Smoke put it together even as the Nicolas was telling him. Cut him off:
The desert. Not Altamont? Altamont Speedway? No fuggin way…:
No that wasn’t it…
***
1986 miles away to the East, Smokey’s father Matthew was awakened by weird noises in his house. He heard his daughter Elsie cry out once, and then again, then his son - sleeping in the same room as the girl - got in the act. He yelled:
“Daddy! Daddy”
And then something Matt didn’t understand. His wife, Anne, stirred and mumbled next to him:
What’s that Matt?
He was about to answer when the door to his bedroom was kicked open with a loud “crack”.Light flooded in. Matt - seeing with sleep-mottled eyes - could make out his son, then his daughter, both being dragged/led by rough grips around their upper arms. He saw the invaders behind them. Each holding a black, double barrel street sweeper in one hand and one of his children’s arms in the other. They were dressed in dark clothing, and wearing masks. Flesh-colored masks. One of them said:
The FUCK out of bed you two…
Matt fumbled for his eyeglasses on the night table. His son, wriggling in the grip of the masked intruder, was saying:
Daddy help me!
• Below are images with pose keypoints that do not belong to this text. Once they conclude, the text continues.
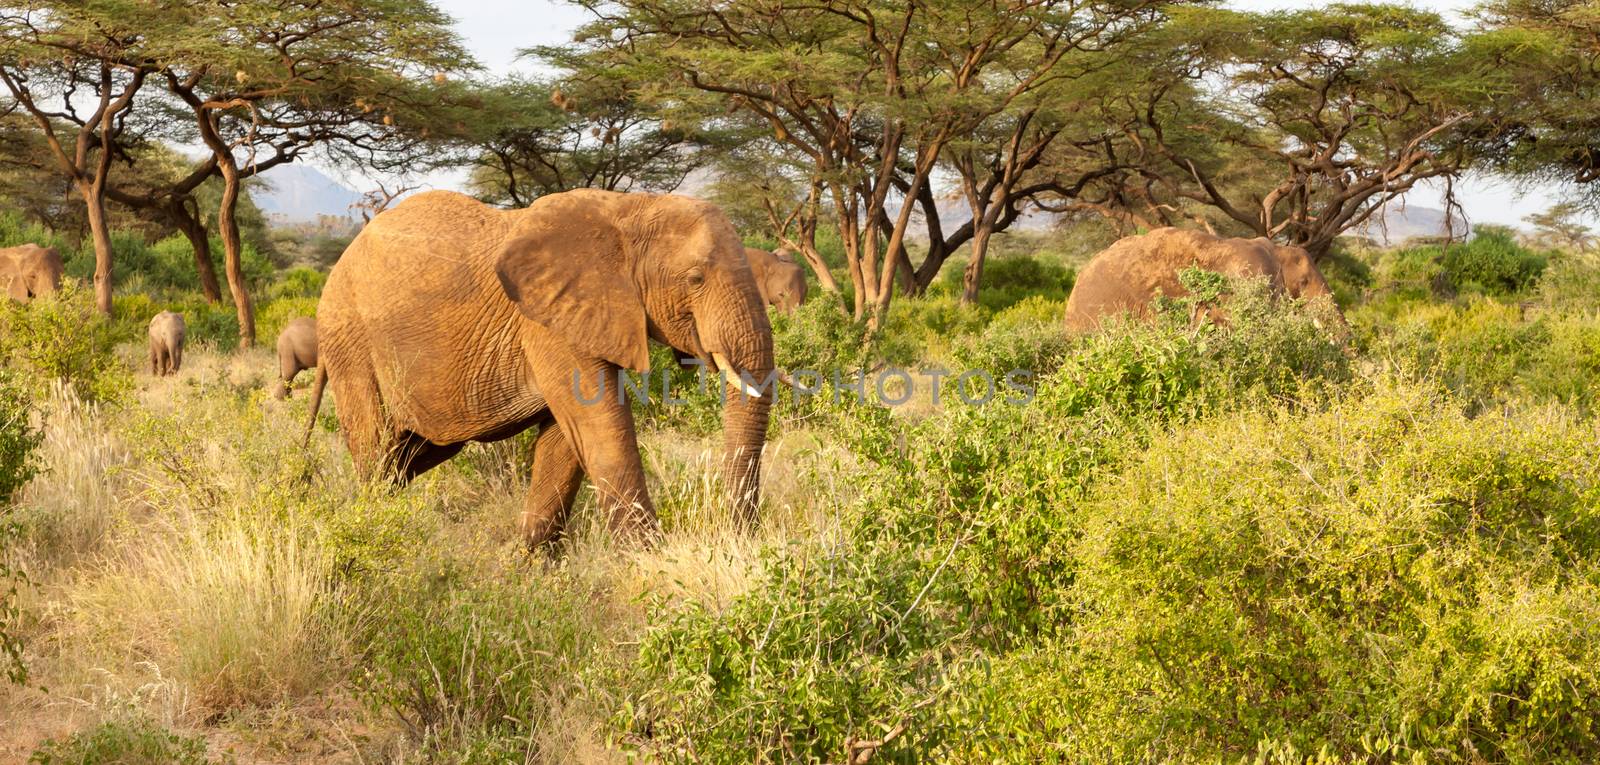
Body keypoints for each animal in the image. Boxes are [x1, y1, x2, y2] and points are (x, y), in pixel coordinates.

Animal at [305, 188, 774, 547]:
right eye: (695, 279)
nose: (738, 539)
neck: (629, 209)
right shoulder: (548, 324)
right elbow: (598, 427)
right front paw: (650, 561)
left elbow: (566, 441)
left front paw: (531, 568)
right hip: (350, 340)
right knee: (377, 451)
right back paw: (376, 529)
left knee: (409, 455)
It hurts Dad!!!
His wife began to scream, loudly and without pausing for breath. The sound was piercing and for a few seconds - wife screaming, kids in danger, masked robbers threatening - he thought he might be passing out. He steadied himself though, and found the spectacles. His wife was screaming still, unintelligibly and constantly, so the masked man holding his son had to shout:
The wife shuts the fuck UP! Or I’m blowing your kid’s fucking face right fucking NOW I swear to FUCKIN’ Christ!!!
(Aughhhh, Aughhhhhh, Matt! Augghhhhh)
Shut her up!
(Aughhhhh, Augghhhhhhhhhhhhhhhh, my babies, Maaaaaaaaaaaaa…)
The Fuck Up!
(AughhhhNoooooooooo)
Shut the fuck…
(Daaaaaaddy!)
BOOM!!
It was easily the loudest sound any of them had ever heard. The bed was coated instantly with the remains of his three year old son’s head. It looked like a vat of black and red porridge had been spilled onto the comforter. He was deaf. His wife had lost consciousness, and she slumped in the muck next to him. The invader let his son’s headless corpse slough to the floor. And then, for a few minutes, Matthew Denniker did pass out. The darkness beckoned and he followed, hoping somewhere deep inside that all this was some terrible nightmare, and that he’d wake back in the world, with everyone safe.